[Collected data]
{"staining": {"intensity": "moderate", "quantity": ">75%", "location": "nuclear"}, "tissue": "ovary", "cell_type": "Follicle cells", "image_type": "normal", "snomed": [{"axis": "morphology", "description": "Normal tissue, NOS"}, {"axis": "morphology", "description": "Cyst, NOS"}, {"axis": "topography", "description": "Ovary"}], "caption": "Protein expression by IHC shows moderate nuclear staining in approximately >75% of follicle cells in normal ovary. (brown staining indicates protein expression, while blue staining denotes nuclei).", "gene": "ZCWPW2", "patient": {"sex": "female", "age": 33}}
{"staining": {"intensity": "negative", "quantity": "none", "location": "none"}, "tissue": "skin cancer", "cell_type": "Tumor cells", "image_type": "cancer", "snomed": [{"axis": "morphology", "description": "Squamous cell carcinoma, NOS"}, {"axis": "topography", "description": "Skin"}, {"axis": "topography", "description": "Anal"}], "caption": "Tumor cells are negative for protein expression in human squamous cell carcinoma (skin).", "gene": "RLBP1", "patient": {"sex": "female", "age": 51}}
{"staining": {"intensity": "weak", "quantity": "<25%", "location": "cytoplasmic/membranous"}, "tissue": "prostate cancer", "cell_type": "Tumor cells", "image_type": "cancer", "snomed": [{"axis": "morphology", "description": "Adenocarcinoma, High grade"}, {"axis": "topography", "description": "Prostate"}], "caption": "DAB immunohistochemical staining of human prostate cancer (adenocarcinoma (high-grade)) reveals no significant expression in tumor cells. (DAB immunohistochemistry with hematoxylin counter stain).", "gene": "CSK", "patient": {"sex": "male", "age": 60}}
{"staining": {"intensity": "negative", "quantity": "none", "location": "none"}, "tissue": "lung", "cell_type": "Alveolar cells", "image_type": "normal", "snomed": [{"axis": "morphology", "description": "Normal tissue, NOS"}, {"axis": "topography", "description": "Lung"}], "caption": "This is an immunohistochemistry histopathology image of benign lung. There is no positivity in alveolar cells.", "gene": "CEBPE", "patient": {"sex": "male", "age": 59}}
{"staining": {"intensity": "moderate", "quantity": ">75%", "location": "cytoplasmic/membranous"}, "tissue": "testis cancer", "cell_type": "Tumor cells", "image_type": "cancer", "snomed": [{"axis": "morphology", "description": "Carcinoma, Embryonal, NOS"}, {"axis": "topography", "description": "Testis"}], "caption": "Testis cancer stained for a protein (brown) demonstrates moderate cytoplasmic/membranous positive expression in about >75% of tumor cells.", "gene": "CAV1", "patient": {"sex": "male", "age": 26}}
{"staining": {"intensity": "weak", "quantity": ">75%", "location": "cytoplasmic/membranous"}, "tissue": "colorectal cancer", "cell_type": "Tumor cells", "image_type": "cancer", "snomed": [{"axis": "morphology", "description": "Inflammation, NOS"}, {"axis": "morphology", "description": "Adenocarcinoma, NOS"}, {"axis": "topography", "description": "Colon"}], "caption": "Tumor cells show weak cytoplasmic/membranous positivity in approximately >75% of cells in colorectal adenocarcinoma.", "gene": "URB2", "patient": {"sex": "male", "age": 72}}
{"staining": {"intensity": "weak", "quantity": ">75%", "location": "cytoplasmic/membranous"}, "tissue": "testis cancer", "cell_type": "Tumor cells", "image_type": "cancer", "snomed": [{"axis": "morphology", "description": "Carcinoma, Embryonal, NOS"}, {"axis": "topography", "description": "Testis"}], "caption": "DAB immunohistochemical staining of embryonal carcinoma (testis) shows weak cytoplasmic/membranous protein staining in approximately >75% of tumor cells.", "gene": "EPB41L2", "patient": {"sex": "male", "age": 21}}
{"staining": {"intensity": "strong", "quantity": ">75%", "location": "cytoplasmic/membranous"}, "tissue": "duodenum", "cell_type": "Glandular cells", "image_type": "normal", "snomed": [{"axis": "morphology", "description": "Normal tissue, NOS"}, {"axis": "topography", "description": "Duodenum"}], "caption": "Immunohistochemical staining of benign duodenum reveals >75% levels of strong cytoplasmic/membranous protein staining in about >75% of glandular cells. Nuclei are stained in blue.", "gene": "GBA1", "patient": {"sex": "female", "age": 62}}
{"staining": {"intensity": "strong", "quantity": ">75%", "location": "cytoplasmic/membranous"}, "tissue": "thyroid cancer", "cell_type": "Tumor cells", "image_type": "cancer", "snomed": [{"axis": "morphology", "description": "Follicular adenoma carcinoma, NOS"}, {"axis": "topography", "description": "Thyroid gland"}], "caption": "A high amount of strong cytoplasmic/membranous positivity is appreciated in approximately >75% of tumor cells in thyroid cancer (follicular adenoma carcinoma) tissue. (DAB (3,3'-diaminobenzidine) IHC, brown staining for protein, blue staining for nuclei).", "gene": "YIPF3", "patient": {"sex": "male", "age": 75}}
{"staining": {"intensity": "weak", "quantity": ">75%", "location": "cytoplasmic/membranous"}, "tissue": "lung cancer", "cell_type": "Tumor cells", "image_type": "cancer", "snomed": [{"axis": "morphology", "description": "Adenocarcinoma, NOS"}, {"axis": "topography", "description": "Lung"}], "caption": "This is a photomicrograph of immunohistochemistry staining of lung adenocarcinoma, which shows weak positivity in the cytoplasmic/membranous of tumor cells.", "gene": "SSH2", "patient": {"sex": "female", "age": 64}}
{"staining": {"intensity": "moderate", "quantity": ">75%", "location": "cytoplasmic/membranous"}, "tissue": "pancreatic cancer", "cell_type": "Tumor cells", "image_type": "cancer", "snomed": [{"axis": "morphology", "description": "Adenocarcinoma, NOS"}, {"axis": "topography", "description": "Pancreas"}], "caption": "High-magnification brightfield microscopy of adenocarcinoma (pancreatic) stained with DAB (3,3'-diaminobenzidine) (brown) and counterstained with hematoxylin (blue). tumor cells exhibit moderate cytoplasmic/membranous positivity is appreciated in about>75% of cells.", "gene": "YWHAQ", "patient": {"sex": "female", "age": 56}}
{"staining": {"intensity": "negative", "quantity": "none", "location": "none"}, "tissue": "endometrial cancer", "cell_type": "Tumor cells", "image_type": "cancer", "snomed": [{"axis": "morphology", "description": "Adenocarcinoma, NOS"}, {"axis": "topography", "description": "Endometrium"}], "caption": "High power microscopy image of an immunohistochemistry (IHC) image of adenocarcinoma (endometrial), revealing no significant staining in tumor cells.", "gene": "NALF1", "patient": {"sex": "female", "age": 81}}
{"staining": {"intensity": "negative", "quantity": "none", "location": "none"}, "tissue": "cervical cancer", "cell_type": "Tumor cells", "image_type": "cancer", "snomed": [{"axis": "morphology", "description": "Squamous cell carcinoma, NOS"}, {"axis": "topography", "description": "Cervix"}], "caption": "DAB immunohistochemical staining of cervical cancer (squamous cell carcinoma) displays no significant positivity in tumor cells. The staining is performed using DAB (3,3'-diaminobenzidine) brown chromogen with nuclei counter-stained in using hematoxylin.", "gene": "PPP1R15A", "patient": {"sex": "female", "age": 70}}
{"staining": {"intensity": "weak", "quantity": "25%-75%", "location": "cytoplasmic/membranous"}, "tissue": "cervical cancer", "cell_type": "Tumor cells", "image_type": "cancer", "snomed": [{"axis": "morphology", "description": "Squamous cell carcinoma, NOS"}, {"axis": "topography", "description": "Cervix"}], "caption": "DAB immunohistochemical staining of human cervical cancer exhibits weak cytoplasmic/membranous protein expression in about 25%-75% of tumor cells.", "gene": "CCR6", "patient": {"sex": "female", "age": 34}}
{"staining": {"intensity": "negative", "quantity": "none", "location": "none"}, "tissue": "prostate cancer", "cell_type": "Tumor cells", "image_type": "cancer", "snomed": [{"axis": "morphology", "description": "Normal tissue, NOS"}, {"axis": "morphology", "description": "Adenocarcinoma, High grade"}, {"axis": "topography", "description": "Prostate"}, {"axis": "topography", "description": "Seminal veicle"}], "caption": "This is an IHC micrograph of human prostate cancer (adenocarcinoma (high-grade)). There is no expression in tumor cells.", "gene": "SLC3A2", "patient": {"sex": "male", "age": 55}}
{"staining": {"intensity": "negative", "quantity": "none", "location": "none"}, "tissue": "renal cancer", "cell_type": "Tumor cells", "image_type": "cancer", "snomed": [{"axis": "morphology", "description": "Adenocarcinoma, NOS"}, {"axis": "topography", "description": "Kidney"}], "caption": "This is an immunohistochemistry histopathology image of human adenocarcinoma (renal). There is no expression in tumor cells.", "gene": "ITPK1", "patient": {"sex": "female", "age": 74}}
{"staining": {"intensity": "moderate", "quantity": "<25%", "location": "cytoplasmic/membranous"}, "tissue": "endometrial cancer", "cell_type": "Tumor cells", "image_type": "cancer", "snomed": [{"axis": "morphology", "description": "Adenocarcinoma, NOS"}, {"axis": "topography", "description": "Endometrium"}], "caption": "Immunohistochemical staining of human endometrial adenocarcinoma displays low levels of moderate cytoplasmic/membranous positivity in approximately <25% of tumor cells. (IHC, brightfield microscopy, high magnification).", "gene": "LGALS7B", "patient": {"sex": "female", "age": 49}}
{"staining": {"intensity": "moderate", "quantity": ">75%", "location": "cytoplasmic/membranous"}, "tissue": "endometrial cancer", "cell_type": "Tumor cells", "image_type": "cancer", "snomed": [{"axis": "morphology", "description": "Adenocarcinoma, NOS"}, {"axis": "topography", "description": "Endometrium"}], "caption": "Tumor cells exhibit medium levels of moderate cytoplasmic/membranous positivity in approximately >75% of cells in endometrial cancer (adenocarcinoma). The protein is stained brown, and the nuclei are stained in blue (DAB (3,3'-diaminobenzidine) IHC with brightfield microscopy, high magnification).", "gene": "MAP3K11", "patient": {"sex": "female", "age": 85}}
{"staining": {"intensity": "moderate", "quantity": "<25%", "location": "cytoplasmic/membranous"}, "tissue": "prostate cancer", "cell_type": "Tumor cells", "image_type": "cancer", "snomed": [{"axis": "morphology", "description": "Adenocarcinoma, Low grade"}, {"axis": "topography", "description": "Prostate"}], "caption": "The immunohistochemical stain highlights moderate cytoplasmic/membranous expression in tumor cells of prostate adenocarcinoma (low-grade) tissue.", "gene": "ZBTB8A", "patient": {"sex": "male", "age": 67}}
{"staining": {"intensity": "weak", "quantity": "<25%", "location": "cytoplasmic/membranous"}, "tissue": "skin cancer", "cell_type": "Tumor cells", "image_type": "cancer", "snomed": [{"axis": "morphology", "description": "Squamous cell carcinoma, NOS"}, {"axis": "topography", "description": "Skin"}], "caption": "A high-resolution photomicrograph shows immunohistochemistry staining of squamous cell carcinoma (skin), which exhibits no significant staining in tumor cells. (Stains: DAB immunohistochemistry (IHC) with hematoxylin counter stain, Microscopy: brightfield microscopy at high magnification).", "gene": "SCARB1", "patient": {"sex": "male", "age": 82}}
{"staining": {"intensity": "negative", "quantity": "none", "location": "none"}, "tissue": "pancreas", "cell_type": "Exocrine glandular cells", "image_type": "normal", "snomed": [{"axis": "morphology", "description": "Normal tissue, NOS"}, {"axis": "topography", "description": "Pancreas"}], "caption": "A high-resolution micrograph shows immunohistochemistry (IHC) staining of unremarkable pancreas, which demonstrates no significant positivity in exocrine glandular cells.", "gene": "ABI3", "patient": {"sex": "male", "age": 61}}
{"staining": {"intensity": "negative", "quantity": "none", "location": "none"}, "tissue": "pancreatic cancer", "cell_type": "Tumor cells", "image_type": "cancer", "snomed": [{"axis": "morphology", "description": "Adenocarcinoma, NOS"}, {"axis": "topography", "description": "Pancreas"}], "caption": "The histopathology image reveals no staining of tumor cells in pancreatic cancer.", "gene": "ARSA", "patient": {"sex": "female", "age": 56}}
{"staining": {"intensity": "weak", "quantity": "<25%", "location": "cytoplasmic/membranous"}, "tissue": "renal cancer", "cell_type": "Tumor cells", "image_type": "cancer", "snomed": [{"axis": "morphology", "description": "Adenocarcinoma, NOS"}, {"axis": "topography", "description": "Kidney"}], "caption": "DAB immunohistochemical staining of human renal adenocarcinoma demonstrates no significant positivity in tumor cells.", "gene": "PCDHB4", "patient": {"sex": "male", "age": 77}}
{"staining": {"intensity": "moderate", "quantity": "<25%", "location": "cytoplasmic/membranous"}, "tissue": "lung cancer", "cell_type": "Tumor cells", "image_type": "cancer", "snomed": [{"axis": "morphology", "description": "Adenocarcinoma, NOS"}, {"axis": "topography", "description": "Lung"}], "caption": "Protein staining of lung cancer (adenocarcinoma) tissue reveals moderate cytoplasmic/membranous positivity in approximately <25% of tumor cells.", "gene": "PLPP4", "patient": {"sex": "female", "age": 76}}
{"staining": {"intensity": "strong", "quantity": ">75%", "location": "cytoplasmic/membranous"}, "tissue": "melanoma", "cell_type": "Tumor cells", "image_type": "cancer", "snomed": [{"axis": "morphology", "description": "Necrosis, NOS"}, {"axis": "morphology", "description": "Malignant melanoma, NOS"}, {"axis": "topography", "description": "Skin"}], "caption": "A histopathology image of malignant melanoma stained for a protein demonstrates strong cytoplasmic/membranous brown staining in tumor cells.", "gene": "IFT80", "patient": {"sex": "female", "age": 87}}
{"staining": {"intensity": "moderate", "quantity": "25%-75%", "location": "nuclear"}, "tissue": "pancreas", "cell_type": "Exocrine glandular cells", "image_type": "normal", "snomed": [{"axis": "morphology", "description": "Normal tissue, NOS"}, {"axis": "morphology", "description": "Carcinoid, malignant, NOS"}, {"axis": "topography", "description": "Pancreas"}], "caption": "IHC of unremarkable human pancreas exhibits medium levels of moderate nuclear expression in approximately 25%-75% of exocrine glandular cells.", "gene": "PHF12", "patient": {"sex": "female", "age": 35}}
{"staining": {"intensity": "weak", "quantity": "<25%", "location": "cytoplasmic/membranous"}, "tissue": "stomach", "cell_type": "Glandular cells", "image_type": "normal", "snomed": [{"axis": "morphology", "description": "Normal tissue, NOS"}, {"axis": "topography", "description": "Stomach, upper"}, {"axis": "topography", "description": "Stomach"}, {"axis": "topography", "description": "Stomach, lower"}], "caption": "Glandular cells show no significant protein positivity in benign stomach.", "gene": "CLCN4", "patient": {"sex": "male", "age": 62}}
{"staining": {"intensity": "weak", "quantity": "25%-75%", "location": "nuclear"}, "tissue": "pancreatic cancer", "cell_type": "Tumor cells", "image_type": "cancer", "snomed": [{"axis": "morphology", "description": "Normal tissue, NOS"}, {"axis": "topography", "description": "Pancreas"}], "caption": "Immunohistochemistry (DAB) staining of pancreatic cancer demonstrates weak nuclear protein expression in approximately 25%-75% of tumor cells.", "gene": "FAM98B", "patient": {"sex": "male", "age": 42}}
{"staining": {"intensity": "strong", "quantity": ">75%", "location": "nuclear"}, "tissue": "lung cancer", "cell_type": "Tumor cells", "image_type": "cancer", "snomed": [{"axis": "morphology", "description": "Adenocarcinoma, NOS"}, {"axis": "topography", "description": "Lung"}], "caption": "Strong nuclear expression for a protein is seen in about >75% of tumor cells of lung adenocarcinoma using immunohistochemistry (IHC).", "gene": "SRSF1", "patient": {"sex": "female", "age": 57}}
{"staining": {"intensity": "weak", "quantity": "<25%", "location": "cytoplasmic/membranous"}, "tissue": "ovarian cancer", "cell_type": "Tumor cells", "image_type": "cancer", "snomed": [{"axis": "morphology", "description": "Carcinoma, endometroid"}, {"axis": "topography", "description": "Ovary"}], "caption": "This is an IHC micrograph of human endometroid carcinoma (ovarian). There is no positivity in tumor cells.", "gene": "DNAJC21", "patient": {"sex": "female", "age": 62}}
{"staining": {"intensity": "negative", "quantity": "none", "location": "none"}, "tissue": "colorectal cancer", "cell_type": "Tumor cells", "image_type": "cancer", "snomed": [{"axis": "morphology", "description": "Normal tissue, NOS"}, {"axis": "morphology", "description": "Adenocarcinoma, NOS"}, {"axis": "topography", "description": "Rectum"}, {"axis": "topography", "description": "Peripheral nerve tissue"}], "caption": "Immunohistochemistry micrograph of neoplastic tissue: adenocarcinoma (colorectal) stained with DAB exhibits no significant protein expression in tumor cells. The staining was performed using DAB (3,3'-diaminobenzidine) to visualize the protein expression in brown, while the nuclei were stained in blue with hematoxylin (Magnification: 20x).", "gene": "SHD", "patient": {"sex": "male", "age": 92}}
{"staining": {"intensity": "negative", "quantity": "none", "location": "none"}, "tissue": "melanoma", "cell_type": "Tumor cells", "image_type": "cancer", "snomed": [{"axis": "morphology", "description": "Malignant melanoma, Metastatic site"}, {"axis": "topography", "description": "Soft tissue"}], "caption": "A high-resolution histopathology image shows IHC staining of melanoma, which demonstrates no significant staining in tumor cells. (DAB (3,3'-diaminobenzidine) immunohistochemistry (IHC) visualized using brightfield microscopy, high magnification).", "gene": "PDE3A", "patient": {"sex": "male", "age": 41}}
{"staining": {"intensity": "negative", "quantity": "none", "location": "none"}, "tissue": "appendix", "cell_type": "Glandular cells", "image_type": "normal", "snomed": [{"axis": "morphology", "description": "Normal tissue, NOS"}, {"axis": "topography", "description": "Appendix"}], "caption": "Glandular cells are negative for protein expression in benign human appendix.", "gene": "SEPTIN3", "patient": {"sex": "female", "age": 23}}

Required work: When the string "Exocrine" appears in a line of the records above, that line is to be copied.

Task result:
{"staining": {"intensity": "negative", "quantity": "none", "location": "none"}, "tissue": "pancreas", "cell_type": "Exocrine glandular cells", "image_type": "normal", "snomed": [{"axis": "morphology", "description": "Normal tissue, NOS"}, {"axis": "topography", "description": "Pancreas"}], "caption": "A high-resolution micrograph shows immunohistochemistry (IHC) staining of unremarkable pancreas, which demonstrates no significant positivity in exocrine glandular cells.", "gene": "ABI3", "patient": {"sex": "male", "age": 61}}
{"staining": {"intensity": "moderate", "quantity": "25%-75%", "location": "nuclear"}, "tissue": "pancreas", "cell_type": "Exocrine glandular cells", "image_type": "normal", "snomed": [{"axis": "morphology", "description": "Normal tissue, NOS"}, {"axis": "morphology", "description": "Carcinoid, malignant, NOS"}, {"axis": "topography", "description": "Pancreas"}], "caption": "IHC of unremarkable human pancreas exhibits medium levels of moderate nuclear expression in approximately 25%-75% of exocrine glandular cells.", "gene": "PHF12", "patient": {"sex": "female", "age": 35}}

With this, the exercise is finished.